EXERCISE PROMPT: With the pictures omitted, print exactly the lines below, from the one containing "this website are" through the one containing "driving the adoption", and nothing else.
Start of RECORDED DATA
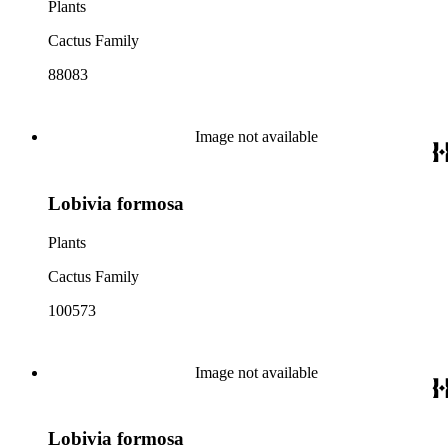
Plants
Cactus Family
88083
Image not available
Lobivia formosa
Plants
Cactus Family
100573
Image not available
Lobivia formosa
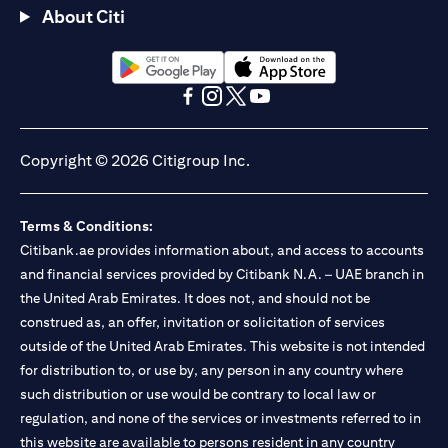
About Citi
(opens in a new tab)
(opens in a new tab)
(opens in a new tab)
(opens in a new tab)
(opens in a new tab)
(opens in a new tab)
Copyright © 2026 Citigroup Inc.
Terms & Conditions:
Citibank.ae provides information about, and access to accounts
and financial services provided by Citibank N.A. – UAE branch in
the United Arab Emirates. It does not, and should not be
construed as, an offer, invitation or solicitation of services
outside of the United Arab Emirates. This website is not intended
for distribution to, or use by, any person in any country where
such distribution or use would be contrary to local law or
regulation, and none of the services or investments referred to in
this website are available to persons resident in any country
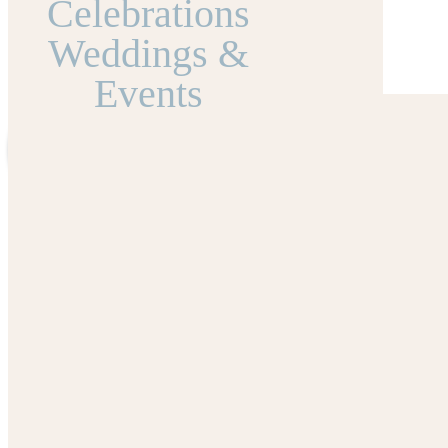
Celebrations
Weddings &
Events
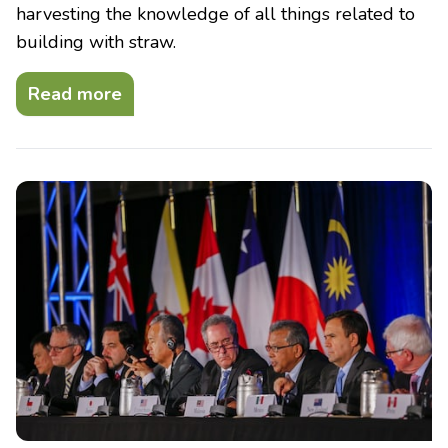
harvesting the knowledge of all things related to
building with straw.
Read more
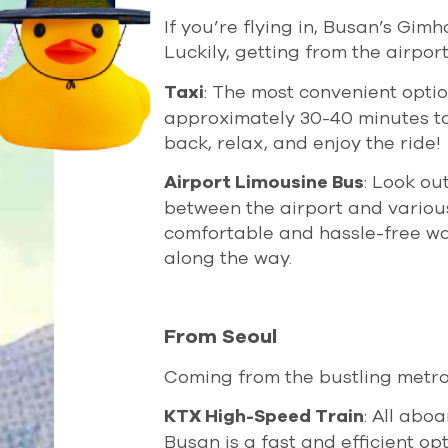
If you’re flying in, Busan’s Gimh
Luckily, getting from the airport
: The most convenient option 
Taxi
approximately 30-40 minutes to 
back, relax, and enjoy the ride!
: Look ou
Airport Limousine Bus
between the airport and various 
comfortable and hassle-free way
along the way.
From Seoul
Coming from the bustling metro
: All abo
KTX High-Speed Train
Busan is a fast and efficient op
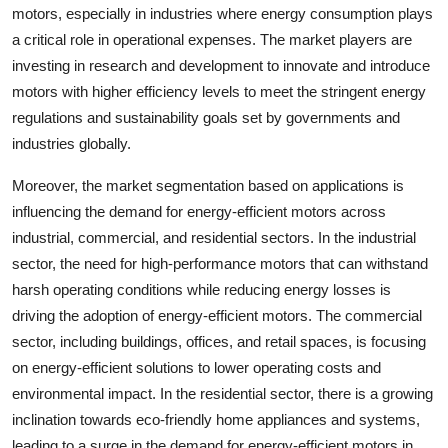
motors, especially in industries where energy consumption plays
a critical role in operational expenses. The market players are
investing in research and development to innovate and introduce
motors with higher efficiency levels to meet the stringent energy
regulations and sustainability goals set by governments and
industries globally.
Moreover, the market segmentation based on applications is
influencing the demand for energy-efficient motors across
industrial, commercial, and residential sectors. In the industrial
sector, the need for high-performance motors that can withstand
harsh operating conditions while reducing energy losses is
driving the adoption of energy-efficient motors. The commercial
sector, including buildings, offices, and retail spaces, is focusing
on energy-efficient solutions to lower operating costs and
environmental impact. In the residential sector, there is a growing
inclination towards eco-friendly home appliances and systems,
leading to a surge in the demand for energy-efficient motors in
End of RECORDED DATA
Start of RECORDED DATA
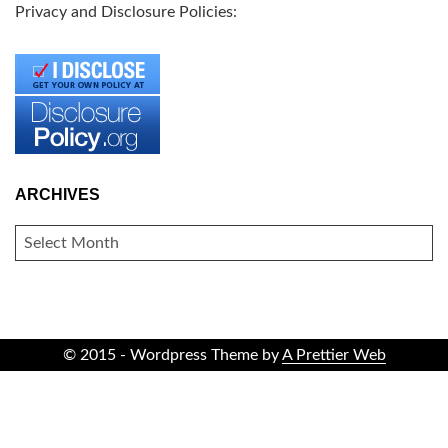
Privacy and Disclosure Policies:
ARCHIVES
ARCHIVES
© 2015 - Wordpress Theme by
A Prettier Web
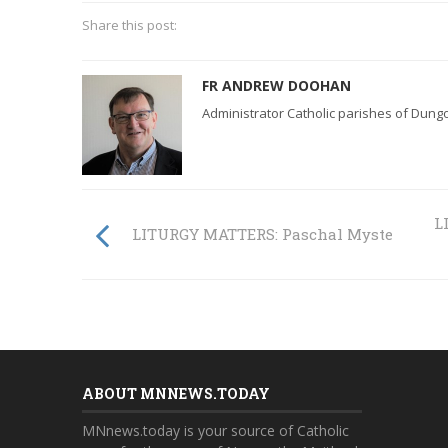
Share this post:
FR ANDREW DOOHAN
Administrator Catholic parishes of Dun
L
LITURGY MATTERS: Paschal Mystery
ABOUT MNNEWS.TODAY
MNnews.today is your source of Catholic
End of RECORDED DATA
RESPONSE BOX:
this website are available to persons resident in any country
Celebrations
Weddings &
Events
harvesting the knowledge of all things related to
building with straw.
Read more
If you’re flying in, Busan’s Gimh
Luckily, getting from the airport
: The most convenient option 
Taxi
approximately 30-40 minutes to 
back, relax, and enjoy the ride!
: Look ou
Airport Limousine Bus
between the airport and various 
comfortable and hassle-free way
along the way.
From Seoul
Coming from the bustling metro
: All abo
KTX High-Speed Train
Busan is a fast and efficient op
motors, especially in industries where energy consumption plays
a critical role in operational expenses. The market players are
investing in research and development to innovate and introduce
motors with higher efficiency levels to meet the stringent energy
regulations and sustainability goals set by governments and
industries globally.
Moreover, the market segmentation based on applications is
influencing the demand for energy-efficient motors across
industrial, commercial, and residential sectors. In the industrial
sector, the need for high-performance motors that can withstand
harsh operating conditions while reducing energy losses is
driving the adoption of energy-efficient motors. The commercial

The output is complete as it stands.